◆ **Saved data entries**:
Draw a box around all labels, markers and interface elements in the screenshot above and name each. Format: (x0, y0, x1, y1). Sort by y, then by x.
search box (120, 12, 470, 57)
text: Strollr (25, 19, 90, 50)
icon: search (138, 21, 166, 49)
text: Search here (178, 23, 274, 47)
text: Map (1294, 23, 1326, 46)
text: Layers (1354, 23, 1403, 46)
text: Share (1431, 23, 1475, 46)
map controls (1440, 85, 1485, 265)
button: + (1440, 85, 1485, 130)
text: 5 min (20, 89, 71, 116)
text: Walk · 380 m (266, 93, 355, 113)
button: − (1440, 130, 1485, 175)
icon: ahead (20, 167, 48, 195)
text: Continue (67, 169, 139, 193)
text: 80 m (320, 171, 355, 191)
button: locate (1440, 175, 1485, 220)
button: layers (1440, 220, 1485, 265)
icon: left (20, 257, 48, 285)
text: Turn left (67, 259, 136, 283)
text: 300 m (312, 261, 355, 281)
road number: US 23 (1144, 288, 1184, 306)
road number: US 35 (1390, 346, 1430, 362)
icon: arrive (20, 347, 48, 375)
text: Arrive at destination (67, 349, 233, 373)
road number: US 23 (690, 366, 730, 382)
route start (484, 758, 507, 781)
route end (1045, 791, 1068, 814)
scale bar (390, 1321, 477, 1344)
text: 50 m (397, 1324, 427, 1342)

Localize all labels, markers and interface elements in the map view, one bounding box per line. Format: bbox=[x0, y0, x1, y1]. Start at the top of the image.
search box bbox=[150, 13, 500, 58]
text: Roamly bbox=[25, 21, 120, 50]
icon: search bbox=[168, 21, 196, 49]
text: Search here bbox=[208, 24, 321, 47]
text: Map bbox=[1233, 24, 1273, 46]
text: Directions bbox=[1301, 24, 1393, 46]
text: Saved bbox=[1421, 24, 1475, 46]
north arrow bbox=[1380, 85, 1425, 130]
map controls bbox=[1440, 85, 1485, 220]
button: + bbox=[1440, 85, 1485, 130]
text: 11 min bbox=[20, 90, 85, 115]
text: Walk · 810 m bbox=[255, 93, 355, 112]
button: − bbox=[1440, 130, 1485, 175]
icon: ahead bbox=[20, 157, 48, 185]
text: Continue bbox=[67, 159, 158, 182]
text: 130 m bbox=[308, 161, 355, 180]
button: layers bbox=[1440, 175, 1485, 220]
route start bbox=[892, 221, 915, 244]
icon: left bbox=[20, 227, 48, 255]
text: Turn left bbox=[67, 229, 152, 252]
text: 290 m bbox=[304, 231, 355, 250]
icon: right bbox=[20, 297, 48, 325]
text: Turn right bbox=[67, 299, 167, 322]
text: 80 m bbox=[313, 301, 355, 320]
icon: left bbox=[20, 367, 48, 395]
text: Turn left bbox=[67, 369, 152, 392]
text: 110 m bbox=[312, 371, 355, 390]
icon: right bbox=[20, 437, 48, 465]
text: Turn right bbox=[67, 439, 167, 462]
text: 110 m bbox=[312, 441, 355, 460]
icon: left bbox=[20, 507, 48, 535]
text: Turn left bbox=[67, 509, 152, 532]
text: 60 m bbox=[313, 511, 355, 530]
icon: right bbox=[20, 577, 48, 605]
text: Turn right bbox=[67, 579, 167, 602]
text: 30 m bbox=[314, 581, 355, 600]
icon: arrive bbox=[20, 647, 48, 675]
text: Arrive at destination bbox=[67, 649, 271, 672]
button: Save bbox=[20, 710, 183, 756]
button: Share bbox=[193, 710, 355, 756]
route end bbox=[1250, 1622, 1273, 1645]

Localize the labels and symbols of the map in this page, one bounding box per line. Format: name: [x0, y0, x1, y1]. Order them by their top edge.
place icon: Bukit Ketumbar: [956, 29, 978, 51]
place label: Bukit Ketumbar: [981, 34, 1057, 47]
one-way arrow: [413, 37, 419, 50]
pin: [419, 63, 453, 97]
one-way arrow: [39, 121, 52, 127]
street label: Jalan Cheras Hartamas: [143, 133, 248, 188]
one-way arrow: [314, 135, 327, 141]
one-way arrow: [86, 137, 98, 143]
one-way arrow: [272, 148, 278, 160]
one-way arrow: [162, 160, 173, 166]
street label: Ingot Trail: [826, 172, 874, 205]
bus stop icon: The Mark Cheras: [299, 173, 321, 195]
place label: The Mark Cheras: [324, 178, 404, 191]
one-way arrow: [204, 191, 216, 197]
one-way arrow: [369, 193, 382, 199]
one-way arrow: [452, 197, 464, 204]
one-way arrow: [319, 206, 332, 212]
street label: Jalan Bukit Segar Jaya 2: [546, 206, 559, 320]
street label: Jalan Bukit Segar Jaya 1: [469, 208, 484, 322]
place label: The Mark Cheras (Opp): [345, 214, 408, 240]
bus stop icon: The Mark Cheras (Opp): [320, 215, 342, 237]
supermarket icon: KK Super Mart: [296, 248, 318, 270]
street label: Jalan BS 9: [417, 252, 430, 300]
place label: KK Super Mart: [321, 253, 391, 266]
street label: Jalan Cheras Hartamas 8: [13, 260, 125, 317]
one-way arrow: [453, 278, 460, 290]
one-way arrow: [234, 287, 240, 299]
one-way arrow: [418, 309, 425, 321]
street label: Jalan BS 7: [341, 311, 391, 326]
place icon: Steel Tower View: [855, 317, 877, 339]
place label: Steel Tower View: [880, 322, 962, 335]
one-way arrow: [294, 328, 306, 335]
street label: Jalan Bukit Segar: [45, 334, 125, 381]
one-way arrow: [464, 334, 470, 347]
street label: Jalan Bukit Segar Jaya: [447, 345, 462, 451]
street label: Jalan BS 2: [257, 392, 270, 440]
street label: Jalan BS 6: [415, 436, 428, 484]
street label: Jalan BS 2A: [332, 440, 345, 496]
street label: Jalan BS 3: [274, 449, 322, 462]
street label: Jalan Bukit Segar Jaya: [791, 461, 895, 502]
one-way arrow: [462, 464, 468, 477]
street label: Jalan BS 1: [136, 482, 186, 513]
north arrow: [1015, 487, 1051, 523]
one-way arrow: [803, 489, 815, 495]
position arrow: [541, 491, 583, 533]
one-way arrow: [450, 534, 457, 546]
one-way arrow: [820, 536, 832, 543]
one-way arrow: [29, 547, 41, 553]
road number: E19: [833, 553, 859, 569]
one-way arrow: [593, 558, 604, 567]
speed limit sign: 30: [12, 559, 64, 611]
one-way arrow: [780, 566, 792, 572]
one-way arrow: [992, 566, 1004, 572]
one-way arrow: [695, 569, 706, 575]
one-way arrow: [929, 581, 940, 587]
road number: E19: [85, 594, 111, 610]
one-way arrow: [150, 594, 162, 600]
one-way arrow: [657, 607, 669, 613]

◆ **Task item**:
Each line of the data above is to be duplicated exactly.

◆ **Solution to this exercise**:
Draw a box around all labels, markers and interface elements in the screenshot above and name each. Format: (x0, y0, x1, y1). Sort by y, then by x.
search box (120, 12, 470, 57)
text: Strollr (25, 19, 90, 50)
icon: search (138, 21, 166, 49)
text: Search here (178, 23, 274, 47)
text: Map (1294, 23, 1326, 46)
text: Layers (1354, 23, 1403, 46)
text: Share (1431, 23, 1475, 46)
map controls (1440, 85, 1485, 265)
button: + (1440, 85, 1485, 130)
text: 5 min (20, 89, 71, 116)
text: Walk · 380 m (266, 93, 355, 113)
button: − (1440, 130, 1485, 175)
icon: ahead (20, 167, 48, 195)
text: Continue (67, 169, 139, 193)
text: 80 m (320, 171, 355, 191)
button: locate (1440, 175, 1485, 220)
button: layers (1440, 220, 1485, 265)
icon: left (20, 257, 48, 285)
text: Turn left (67, 259, 136, 283)
text: 300 m (312, 261, 355, 281)
road number: US 23 (1144, 288, 1184, 306)
road number: US 35 (1390, 346, 1430, 362)
icon: arrive (20, 347, 48, 375)
text: Arrive at destination (67, 349, 233, 373)
road number: US 23 (690, 366, 730, 382)
route start (484, 758, 507, 781)
route end (1045, 791, 1068, 814)
scale bar (390, 1321, 477, 1344)
text: 50 m (397, 1324, 427, 1342)

Localize all labels, markers and interface elements in the map view, one bounding box per line. Format: bbox=[x0, y0, x1, y1]. Start at the top of the image.
search box bbox=[150, 13, 500, 58]
text: Roamly bbox=[25, 21, 120, 50]
icon: search bbox=[168, 21, 196, 49]
text: Search here bbox=[208, 24, 321, 47]
text: Map bbox=[1233, 24, 1273, 46]
text: Directions bbox=[1301, 24, 1393, 46]
text: Saved bbox=[1421, 24, 1475, 46]
north arrow bbox=[1380, 85, 1425, 130]
map controls bbox=[1440, 85, 1485, 220]
button: + bbox=[1440, 85, 1485, 130]
text: 11 min bbox=[20, 90, 85, 115]
text: Walk · 810 m bbox=[255, 93, 355, 112]
button: − bbox=[1440, 130, 1485, 175]
icon: ahead bbox=[20, 157, 48, 185]
text: Continue bbox=[67, 159, 158, 182]
text: 130 m bbox=[308, 161, 355, 180]
button: layers bbox=[1440, 175, 1485, 220]
route start bbox=[892, 221, 915, 244]
icon: left bbox=[20, 227, 48, 255]
text: Turn left bbox=[67, 229, 152, 252]
text: 290 m bbox=[304, 231, 355, 250]
icon: right bbox=[20, 297, 48, 325]
text: Turn right bbox=[67, 299, 167, 322]
text: 80 m bbox=[313, 301, 355, 320]
icon: left bbox=[20, 367, 48, 395]
text: Turn left bbox=[67, 369, 152, 392]
text: 110 m bbox=[312, 371, 355, 390]
icon: right bbox=[20, 437, 48, 465]
text: Turn right bbox=[67, 439, 167, 462]
text: 110 m bbox=[312, 441, 355, 460]
icon: left bbox=[20, 507, 48, 535]
text: Turn left bbox=[67, 509, 152, 532]
text: 60 m bbox=[313, 511, 355, 530]
icon: right bbox=[20, 577, 48, 605]
text: Turn right bbox=[67, 579, 167, 602]
text: 30 m bbox=[314, 581, 355, 600]
icon: arrive bbox=[20, 647, 48, 675]
text: Arrive at destination bbox=[67, 649, 271, 672]
button: Save bbox=[20, 710, 183, 756]
button: Share bbox=[193, 710, 355, 756]
route end bbox=[1250, 1622, 1273, 1645]

Localize the labels and symbols of the map in this page, one bounding box per line. Format: name: [x0, y0, x1, y1]. Order them by their top edge.
place icon: Bukit Ketumbar: [956, 29, 978, 51]
place label: Bukit Ketumbar: [981, 34, 1057, 47]
one-way arrow: [413, 37, 419, 50]
pin: [419, 63, 453, 97]
one-way arrow: [39, 121, 52, 127]
street label: Jalan Cheras Hartamas: [143, 133, 248, 188]
one-way arrow: [314, 135, 327, 141]
one-way arrow: [86, 137, 98, 143]
one-way arrow: [272, 148, 278, 160]
one-way arrow: [162, 160, 173, 166]
street label: Ingot Trail: [826, 172, 874, 205]
bus stop icon: The Mark Cheras: [299, 173, 321, 195]
place label: The Mark Cheras: [324, 178, 404, 191]
one-way arrow: [204, 191, 216, 197]
one-way arrow: [369, 193, 382, 199]
one-way arrow: [452, 197, 464, 204]
one-way arrow: [319, 206, 332, 212]
street label: Jalan Bukit Segar Jaya 2: [546, 206, 559, 320]
street label: Jalan Bukit Segar Jaya 1: [469, 208, 484, 322]
place label: The Mark Cheras (Opp): [345, 214, 408, 240]
bus stop icon: The Mark Cheras (Opp): [320, 215, 342, 237]
supermarket icon: KK Super Mart: [296, 248, 318, 270]
street label: Jalan BS 9: [417, 252, 430, 300]
place label: KK Super Mart: [321, 253, 391, 266]
street label: Jalan Cheras Hartamas 8: [13, 260, 125, 317]
one-way arrow: [453, 278, 460, 290]
one-way arrow: [234, 287, 240, 299]
one-way arrow: [418, 309, 425, 321]
street label: Jalan BS 7: [341, 311, 391, 326]
place icon: Steel Tower View: [855, 317, 877, 339]
place label: Steel Tower View: [880, 322, 962, 335]
one-way arrow: [294, 328, 306, 335]
street label: Jalan Bukit Segar: [45, 334, 125, 381]
one-way arrow: [464, 334, 470, 347]
street label: Jalan Bukit Segar Jaya: [447, 345, 462, 451]
street label: Jalan BS 2: [257, 392, 270, 440]
street label: Jalan BS 6: [415, 436, 428, 484]
street label: Jalan BS 2A: [332, 440, 345, 496]
street label: Jalan BS 3: [274, 449, 322, 462]
street label: Jalan Bukit Segar Jaya: [791, 461, 895, 502]
one-way arrow: [462, 464, 468, 477]
street label: Jalan BS 1: [136, 482, 186, 513]
north arrow: [1015, 487, 1051, 523]
one-way arrow: [803, 489, 815, 495]
position arrow: [541, 491, 583, 533]
one-way arrow: [450, 534, 457, 546]
one-way arrow: [820, 536, 832, 543]
one-way arrow: [29, 547, 41, 553]
road number: E19: [833, 553, 859, 569]
one-way arrow: [593, 558, 604, 567]
speed limit sign: 30: [12, 559, 64, 611]
one-way arrow: [780, 566, 792, 572]
one-way arrow: [992, 566, 1004, 572]
one-way arrow: [695, 569, 706, 575]
one-way arrow: [929, 581, 940, 587]
road number: E19: [85, 594, 111, 610]
one-way arrow: [150, 594, 162, 600]
one-way arrow: [657, 607, 669, 613]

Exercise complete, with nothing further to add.